As is known, there are many methods for calculating the free energy of lattice models on Bethe lattices. Some of these are the exact recursion relations [4], the cavity method [13,14], and vector-valued boundary conditions [15]. One of the most widely used methods to examine thermodynamic quantities corresponding to a 1D Ising model is the transfer matrix technique [18,19]. In this present work, we have constructed the partial partition functions associated with 1D-MSIM having mixed spin-$(s,\frac{(2t-1)}{2})$ using the transfer matrix. We have computed some thermodynamic quantities such as the free energy, entropy, magnetization, and susceptibility of the model. To my knowledge, the thermodynamic properties of the single spin 1D Ising model have been studied in a number of studies so far. Using the transfer matrix method, we have evaluated the thermodynamic features of the 1D-MSIM for the first time. For the single spin-Isign model, Amin et al. [18] plotted the magnetization and susceptibility in two dimensions. The findings obtained in our present article show different behaviors. Frankly, we cannot comment on the physical meaning of such behavior. We think our findings will be of interest to physicists.

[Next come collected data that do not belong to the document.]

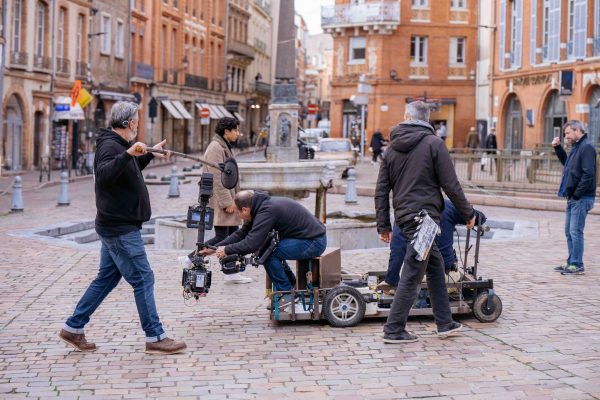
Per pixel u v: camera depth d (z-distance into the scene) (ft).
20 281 37.47
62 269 40.65
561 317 30.12
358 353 25.55
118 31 182.80
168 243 50.80
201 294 27.81
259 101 325.42
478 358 24.76
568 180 39.19
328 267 29.45
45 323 29.55
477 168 89.61
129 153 24.08
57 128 151.23
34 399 21.36
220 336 27.81
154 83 201.46
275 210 28.53
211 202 36.60
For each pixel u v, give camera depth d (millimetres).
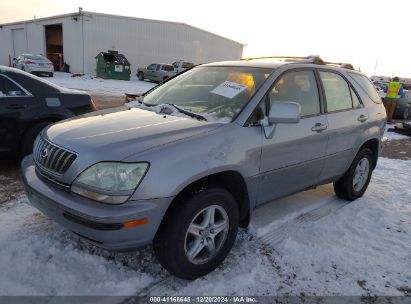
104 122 3164
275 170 3434
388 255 3568
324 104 4090
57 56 36062
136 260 3158
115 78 29016
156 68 28875
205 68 4238
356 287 3035
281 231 3869
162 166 2580
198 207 2785
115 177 2498
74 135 2908
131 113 3457
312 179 4047
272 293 2881
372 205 4832
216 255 3035
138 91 20047
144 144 2670
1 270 2873
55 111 5414
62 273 2902
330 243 3705
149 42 35438
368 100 4910
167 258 2756
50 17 34469
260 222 4023
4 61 43656
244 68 3887
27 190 2957
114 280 2875
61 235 3420
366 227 4152
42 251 3154
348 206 4734
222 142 2941
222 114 3312
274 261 3299
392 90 14070
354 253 3553
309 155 3807
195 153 2754
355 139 4535
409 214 4613
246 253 3389
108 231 2449
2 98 5047
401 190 5555
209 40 40094
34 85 5359
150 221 2551
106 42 32812
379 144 5141
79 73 30562
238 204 3342
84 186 2568
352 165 4699
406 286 3100
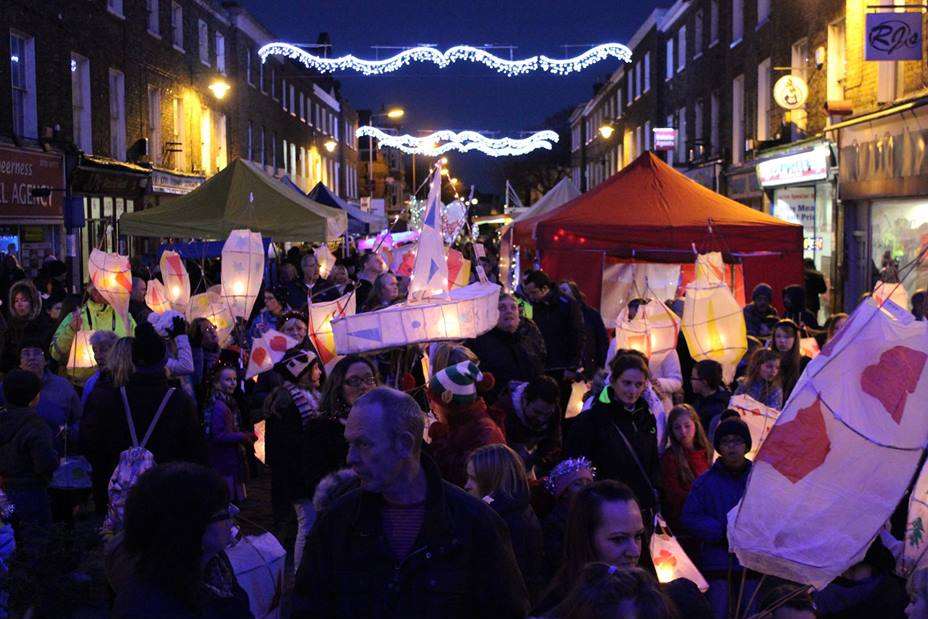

In our previous studies, we proved that there is a phase transition for the mixed spin Ising model on the Cayley tree using many methods [6,7,9]. As it is known, there is no phase transition for a single spin 1D Ising model [21]. In this study, we have investigated how mixed spins affect thermodynamic quantities and the existence of phase transition. We have demonstrated the uniqueness of limiting Gibbs measures associated with 1D-MSIM having mixed spin-(1,1/2). We showed that if the external magnetic field is zero, for the aforementioned model, there is no phase transition. These topics are covered in introductory courses in statistical mechanics at the undergraduate level. We believe that the results of our present study will be of interest to a wide readership of statistical mechanics. Our next research will deal with these issues. We will analyze the isothermal entropy change of the average magnetization for 1D-MSIM considering the approach given by Albayrak [4].